2021-10-24 13:20:45 | 新作映画を見てみた

『老後の資金がありません!』(2021.10.23.東映試写室)

 垣谷美雨の同名小説を前田哲監督が映画化。2年前に撮影され、コロナ禍で公開が1年延期になったために、くしくも、この映画と『そして、バトンは渡された』という、家族を描いた前田監督の2本の映画が、同時に公開されることになった。

 後藤篤子(天海祐希)は、家計に無頓着な夫の章(松重豊)、フリーターの娘まゆみ(新川優愛)、大学生の息子・勇人(瀬戸利樹)と暮らす平凡な主婦。コツコツと老後の資金を貯めてきた。

 ところが、しゅうとの葬式代、パートの突然の解雇、娘の結婚、さらには夫の会社が倒産と、貯えた金を目減りさせる出来事が次々と降りかかる。そんな中、夫の母・芳乃(草笛光子)を引き取ることになるが、芳乃の奔放な金の使い方で予期せぬ出費がかさみ、篤子はさらなる窮地に追い込まれる。

 前田監督は、大人が見られるコメディ映画を目指して、『こんな夜更けにバナナかよ 愛しき実話』(18)同様、一つ間違えると単なるお涙頂戴話になりかねないような難しい題材を、あくまでもエンターテインメントとしてテンポよく描いている。だから、身につまされながらも、笑いながら見ていられるのだ。

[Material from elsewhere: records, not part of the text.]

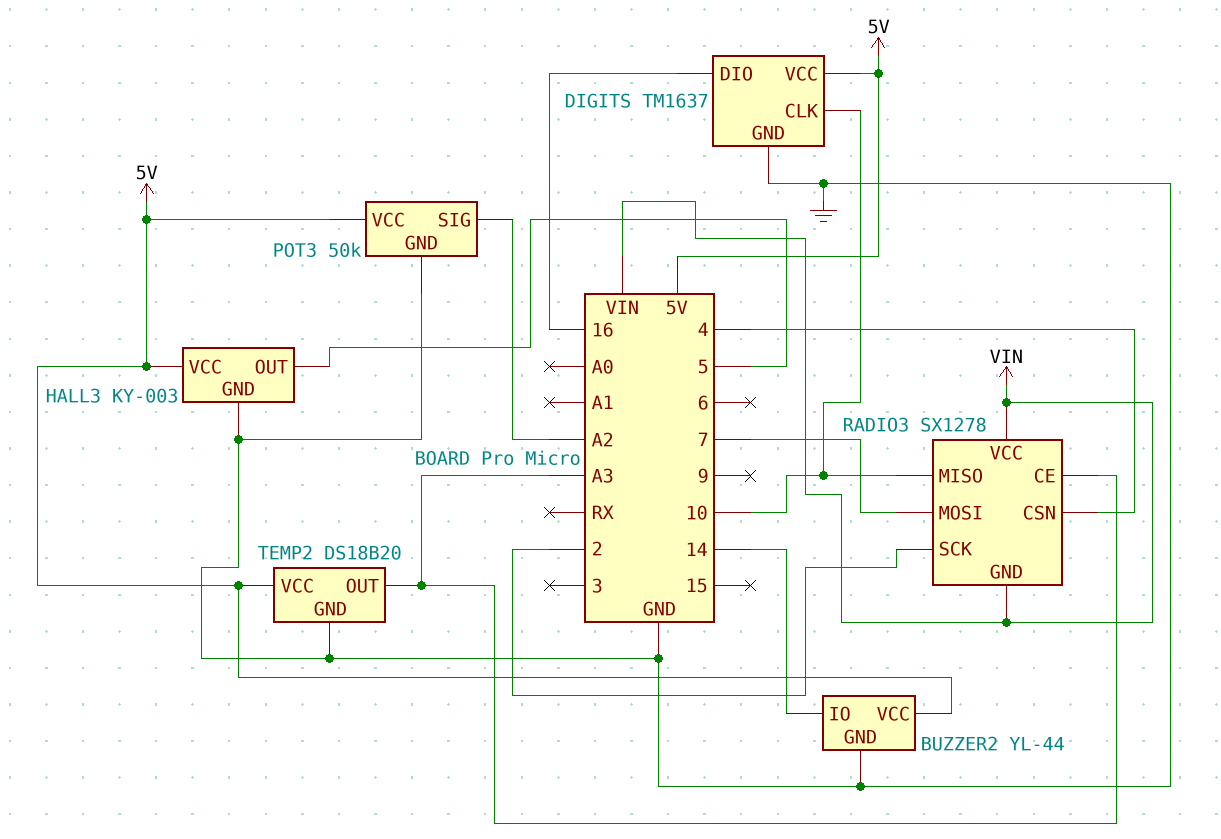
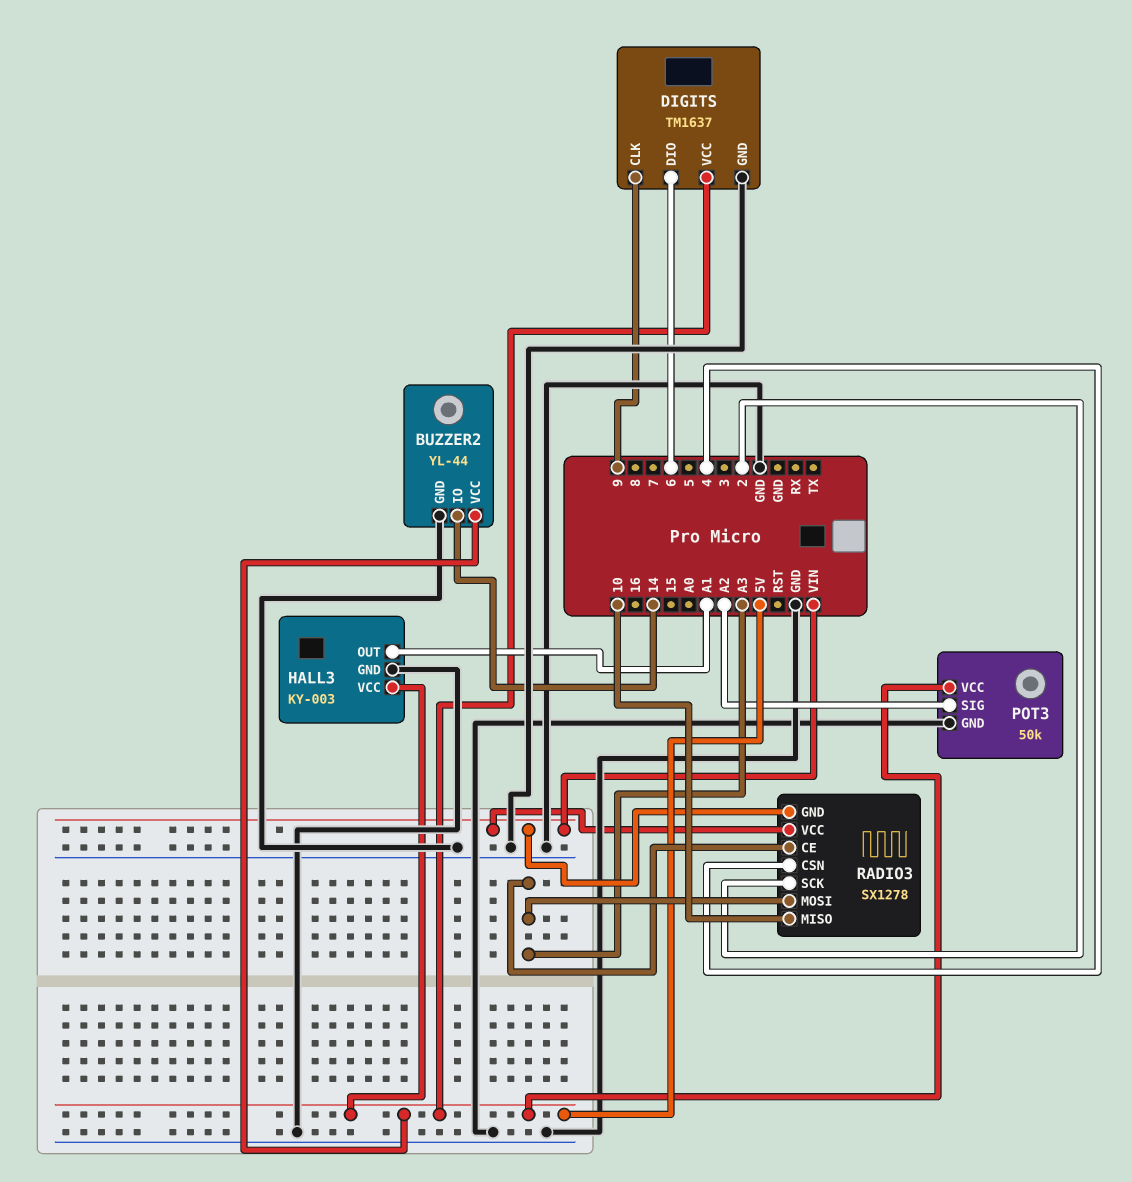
DIGITS pin CLK: 10 -> 9
DIGITS pin DIO: 16 -> 6
HALL3 pin OUT: 5 -> A1
RADIO3 pin MOSI: 7 -> A3
TEMP2: DS18B20 -> none
TEMP2 pin GND: GND -> none
TEMP2 pin OUT: A3 -> none
TEMP2 pin VCC: 5V -> none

 中でも、天海のコメディエンヌぶりと、草笛のお達者ぶりが際立つ。前田監督によれば、ラスト近くで芳乃が篤子に言う「人間わがままに生きた方が勝ちよ」というセリフがこの映画のテーマだという。山田洋次監督の「家族とはやっかいだけど愛おしい」という言葉が、この映画にも当てはまる。